● TEKS DOKUMEN
▬▬▬▬▬▬▬▬▬▬

Sementara di kalangan para antropolog, agama dipahami sebagai sistem budaya, yang meliputi simbol-simbol budaya sosial.  Agama tumbuh subur bersamaan dengan suburnya perkembangan budaya lokal tertentu. Dengan kata lain budaya lokal tidak jarang menjadi corak dominan dalam sebuah agama. Sakralitas suatu agama acapkali ditentukan oleh tradisi budaya lokal yang sudah menjadi mitos. Dengan demikian ketika agama kehilangan nilai-nilai sistem budaya yang meliputi simbol-simbol budaya sosial tertentu, maka para pemeluk agama tertentu akan mengalami kegersangan nilai-nilai sakralitas dan emosional keagamaan. Hal senada juga diungkapkan oleh Bassam Tibi dalam Islam and The Cultural Accomodation of Social change, ia mengatakan bahwa seluruh agama di dunia ini, tanpa terkecuali agama islam, selalu bersifat kultural, simbolik, sistemik dan sebagai bentuk dari sebuah realitas.  Masih menurutnya, Islam sebagai suatu agama merupakan potret dari realitas sosial, mencakup sistem simbol budaya yang sangat beragam, dan mengalami perubahan secara historis.  Lebih spesifik Milten Yinger mengatakan bahwa sekedar memahami agama tidak bisa dilepaskan dengan pemahaman kita terhadap budaya yang mempengaruhinya, karakter yang ada di dalamnya serta struktur sosial yang membawanya.
 Lebih dari itu Hans Kueng dengan menyitir pandangan para teolog modern mengatakan bahwa agama menurut mereka bukan lagi berada di langit plato yang sempurna dan suci murni, dan dari sana mengantarai manusia dan Tuhannya, melainkan ia adalah agama manusia biasa dengan daging dan darahnya.  Bahkan menurut Ignas kleden bahwa pergolaan manusia pada saatnya akan menjadi pergolaan agama. Unsur keputusan tiap penganut agama dan tindakannya  dari waktu ke waktu hendak mewarnai wujud agama itu dalam pentas sejarah. Dengan demikian hampir bisa dikatakan bahwa agama dalam realitasnya merupakan agama dengan dan karena keputusan dan pilihan manusia yang menghayatinya.  Dengan kata lain agama akan sangat dipengaruhi oleh pergolaan dan peradaban manusia pada kurun tertentu, situasi dan kondisi tertentu. Agama merupakan representasi psikis dan moral masyarakat yang tidak hampa sejarah. Dalam pandangan yang agak senada Taylor juga mengatakan bahwa agama manapun pada hakikatnya  selalu mengajarkan kepercayaan kepada keberadaan spiritual. Dia merasakan bahwa karakteristik semua agama, baik kecil maupun besar, kuno maupun modern, formal maupun non formal senantiasa mengajarkan kepercayaan kepada spirit yang mampu berpikir, bertindak. Esensi dari semua agama adalah kepercayaan terhadap yang maha hidup, sebagai kekuatan yang ada diluar semua yang ada. Dari situ Taylor menyebutkan bahwa telah terjadi hubungan yang intens antara ritual keagamaan dengan kepercayaan.

▬▬▬▬▬▬▬▬▬▬

● CUPLIKAN DATA
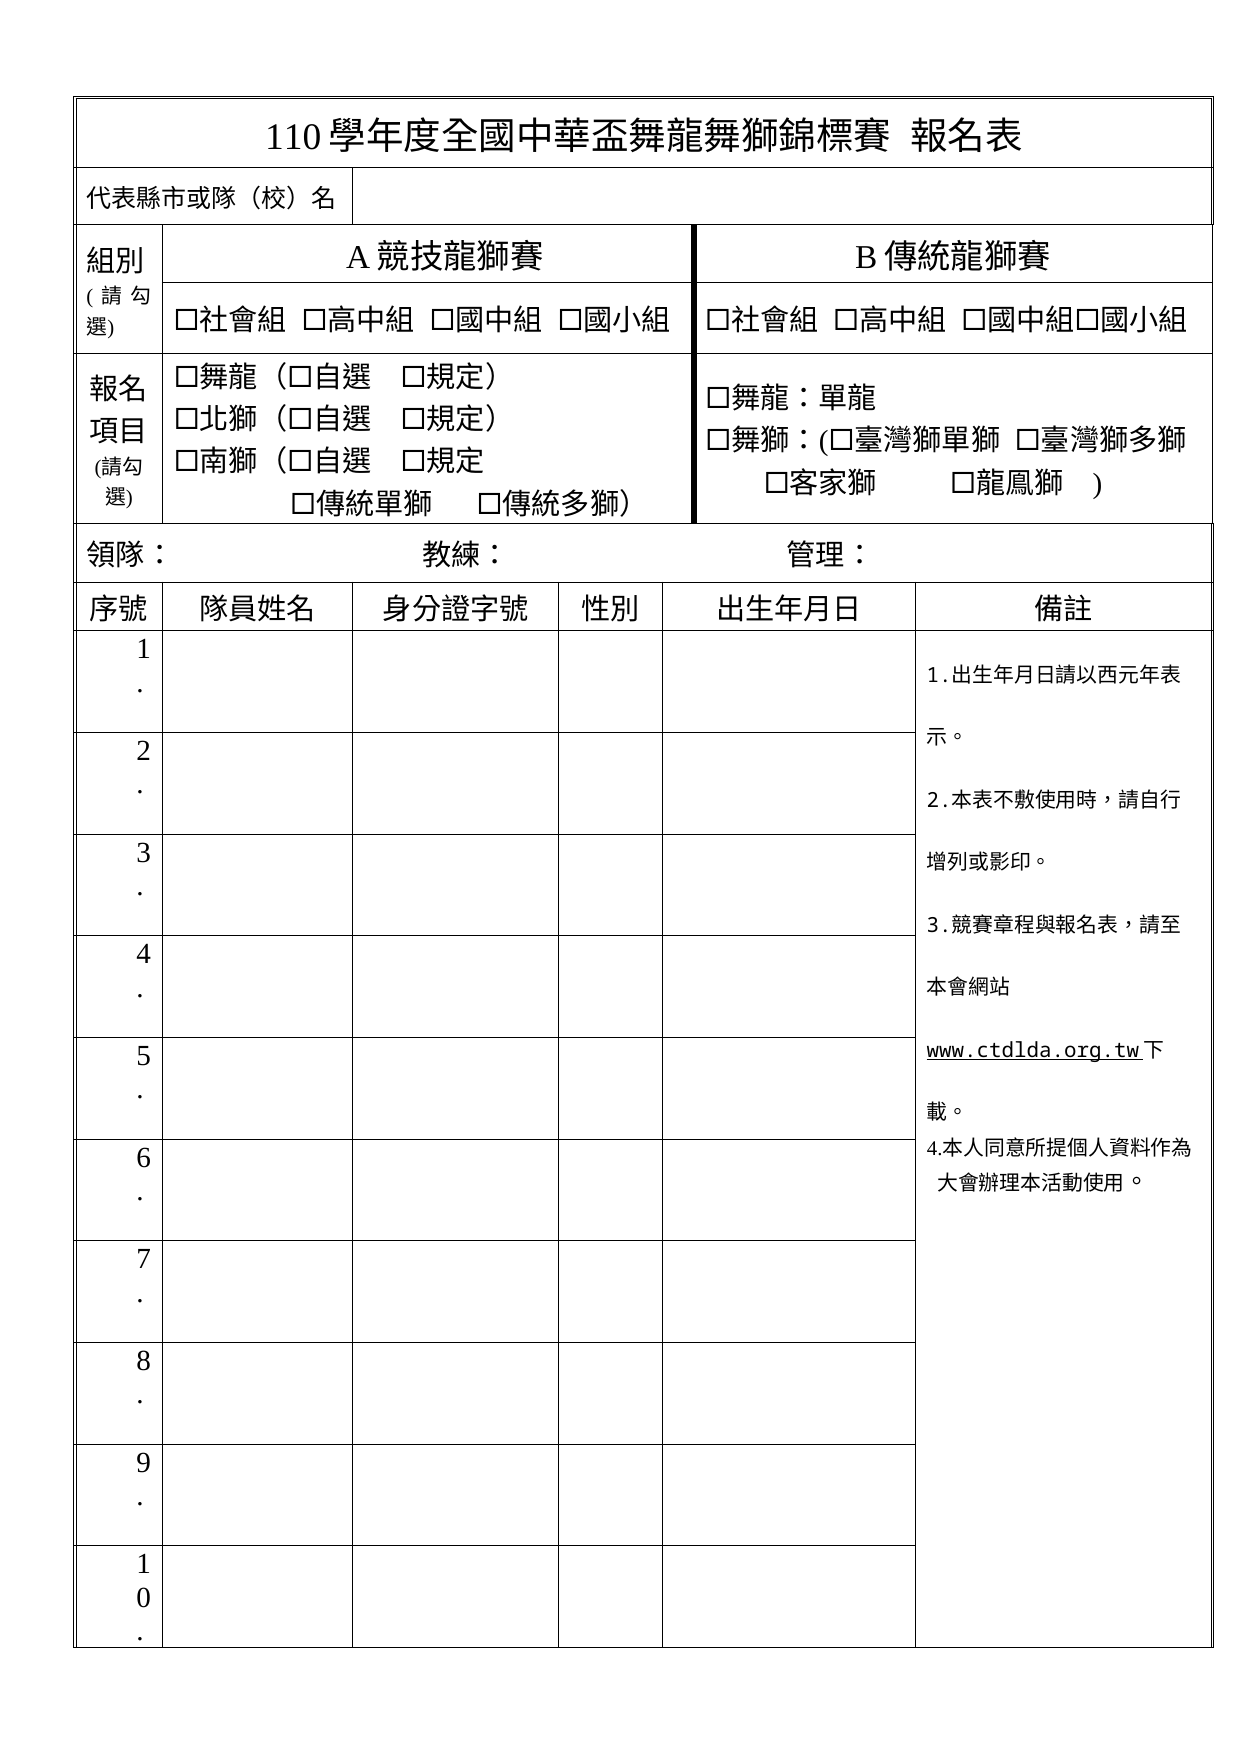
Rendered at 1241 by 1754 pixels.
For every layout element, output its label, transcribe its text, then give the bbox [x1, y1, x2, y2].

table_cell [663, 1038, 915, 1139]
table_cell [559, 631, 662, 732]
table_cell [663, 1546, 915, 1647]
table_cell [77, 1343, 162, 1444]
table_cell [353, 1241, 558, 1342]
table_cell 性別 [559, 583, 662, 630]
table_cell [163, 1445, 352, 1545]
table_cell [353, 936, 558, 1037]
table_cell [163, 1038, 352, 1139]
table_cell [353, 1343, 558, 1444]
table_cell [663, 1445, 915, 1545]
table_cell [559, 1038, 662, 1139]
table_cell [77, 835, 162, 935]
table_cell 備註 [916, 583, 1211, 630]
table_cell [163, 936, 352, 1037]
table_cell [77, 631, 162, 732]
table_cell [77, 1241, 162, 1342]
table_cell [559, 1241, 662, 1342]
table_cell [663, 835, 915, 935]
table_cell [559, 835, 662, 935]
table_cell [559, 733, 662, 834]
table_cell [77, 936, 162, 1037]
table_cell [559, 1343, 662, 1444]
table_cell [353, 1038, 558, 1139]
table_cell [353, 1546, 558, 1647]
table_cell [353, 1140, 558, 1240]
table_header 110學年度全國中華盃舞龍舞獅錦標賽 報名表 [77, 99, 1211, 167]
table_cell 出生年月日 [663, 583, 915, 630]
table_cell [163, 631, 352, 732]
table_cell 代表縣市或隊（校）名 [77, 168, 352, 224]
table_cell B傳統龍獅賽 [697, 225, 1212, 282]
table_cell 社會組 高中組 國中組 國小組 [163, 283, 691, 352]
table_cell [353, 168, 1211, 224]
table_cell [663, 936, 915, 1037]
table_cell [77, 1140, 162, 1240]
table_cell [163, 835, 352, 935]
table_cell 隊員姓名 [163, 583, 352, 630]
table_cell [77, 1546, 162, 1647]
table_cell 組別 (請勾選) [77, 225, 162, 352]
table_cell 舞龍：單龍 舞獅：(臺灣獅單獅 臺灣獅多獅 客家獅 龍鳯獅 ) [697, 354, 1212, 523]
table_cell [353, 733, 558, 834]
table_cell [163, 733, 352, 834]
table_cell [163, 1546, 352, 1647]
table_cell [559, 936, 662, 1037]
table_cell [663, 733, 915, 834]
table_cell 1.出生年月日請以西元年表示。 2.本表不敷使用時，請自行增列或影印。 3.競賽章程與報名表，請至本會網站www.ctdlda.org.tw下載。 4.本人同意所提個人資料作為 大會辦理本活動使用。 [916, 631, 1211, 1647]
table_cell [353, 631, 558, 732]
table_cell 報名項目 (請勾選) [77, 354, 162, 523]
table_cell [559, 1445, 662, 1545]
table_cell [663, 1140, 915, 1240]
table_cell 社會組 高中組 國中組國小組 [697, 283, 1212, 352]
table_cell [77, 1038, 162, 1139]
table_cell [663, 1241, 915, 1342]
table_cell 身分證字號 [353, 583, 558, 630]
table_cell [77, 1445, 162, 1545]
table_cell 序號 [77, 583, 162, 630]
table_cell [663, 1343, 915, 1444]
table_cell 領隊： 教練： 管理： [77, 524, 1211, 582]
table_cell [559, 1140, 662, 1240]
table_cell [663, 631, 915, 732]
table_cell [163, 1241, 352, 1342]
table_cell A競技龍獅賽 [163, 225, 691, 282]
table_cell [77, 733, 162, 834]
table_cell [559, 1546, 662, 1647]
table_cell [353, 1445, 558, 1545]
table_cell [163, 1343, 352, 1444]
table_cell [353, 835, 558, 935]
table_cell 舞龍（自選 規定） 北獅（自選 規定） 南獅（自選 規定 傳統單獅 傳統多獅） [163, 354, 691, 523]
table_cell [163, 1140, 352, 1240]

▬▬▬▬▬▬▬▬▬▬

● KERJAKAN SOAL BERIKUT
• A. Bisakah Anda meringkas paragraf dalam teks tentang agama dan budaya yang diawali "Sementara di kalangan para antropolog" menjadi daftar poin yang tetap memuat fakta-fakta utamanya?
• B. Bisakah Anda menyalin ulang tanpa perubahan baris-baris catatan data, mulai dari baris yang memuat "table_cell [663, 1038, 915, 1139]" hingga baris yang memuat "table_header 110學年度全國中華盃舞龍舞獅錦標賽 報名表", termasuk kedua baris itu?
Teks dan catatan data di atas diambil dari sumber yang berlainan.

● KUNCI JAWABAN
• A.
- Para antropolog memahami agama sebagai sistem budaya yang meliputi simbol-simbol budaya sosial.
- Agama tumbuh subur seiring perkembangan budaya lokal. Budaya lokal kerap menjadi corak dominannya, dan sakralitasnya sering ditentukan oleh tradisi lokal yang telah menjadi mitos.
- Bila agama kehilangan nilai-nilai sistem budaya tersebut, pemeluknya akan mengalami kegersangan nilai sakralitas dan emosional keagamaan.
- Dalam Islam and The Cultural Accomodation of Social change, Bassam Tibi menyatakan bahwa semua agama, termasuk Islam, bersifat kultural, simbolik, sistemik, dan merupakan bentuk sebuah realitas.
- Menurut Tibi, Islam adalah potret realitas sosial yang mencakup sistem simbol budaya yang sangat beragam dan mengalami perubahan secara historis.
- Milten Yinger menegaskan bahwa memahami agama tidak bisa dilepaskan dari pemahaman atas budaya yang memengaruhinya, karakter di dalamnya, dan struktur sosial yang membawanya.

• B.
table_cell [663, 1038, 915, 1139]
table_cell [559, 631, 662, 732]
table_cell [663, 1546, 915, 1647]
table_cell [77, 1343, 162, 1444]
table_cell [353, 1241, 558, 1342]
table_cell 性別 [559, 583, 662, 630]
table_cell [163, 1445, 352, 1545]
table_cell [353, 936, 558, 1037]
table_cell [163, 1038, 352, 1139]
table_cell [353, 1343, 558, 1444]
table_cell [663, 1445, 915, 1545]
table_cell [559, 1038, 662, 1139]
table_cell [77, 835, 162, 935]
table_cell 備註 [916, 583, 1211, 630]
table_cell [163, 936, 352, 1037]
table_cell [77, 631, 162, 732]
table_cell [77, 1241, 162, 1342]
table_cell [559, 1241, 662, 1342]
table_cell [663, 835, 915, 935]
table_cell [559, 835, 662, 935]
table_cell [559, 733, 662, 834]
table_cell [77, 936, 162, 1037]
table_cell [559, 1343, 662, 1444]
table_cell [353, 1038, 558, 1139]
table_cell [353, 1546, 558, 1647]
table_cell [353, 1140, 558, 1240]
table_header 110學年度全國中華盃舞龍舞獅錦標賽 報名表 [77, 99, 1211, 167]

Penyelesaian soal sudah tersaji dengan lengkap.